Everything in the records except the pictures needs to be printed again exactly.
Start of Block
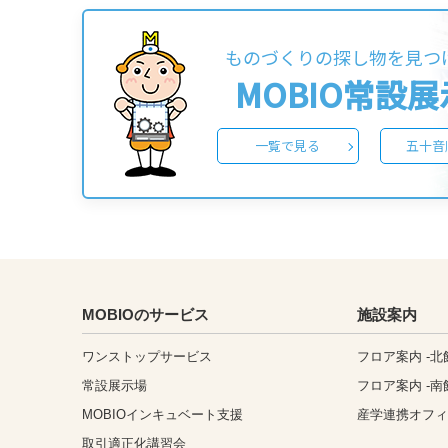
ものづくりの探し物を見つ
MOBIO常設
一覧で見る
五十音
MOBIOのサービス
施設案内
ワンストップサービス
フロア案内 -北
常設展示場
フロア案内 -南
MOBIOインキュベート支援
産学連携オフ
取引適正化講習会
End of Block
» **ANSWER BOX**
ものづくりの探し物を見つ
MOBIO常設
一覧で見る
五十音
MOBIOのサービス
施設案内
ワンストップサービス
フロア案内 -北
常設展示場
フロア案内 -南
MOBIOインキュベート支援
産学連携オフ
取引適正化講習会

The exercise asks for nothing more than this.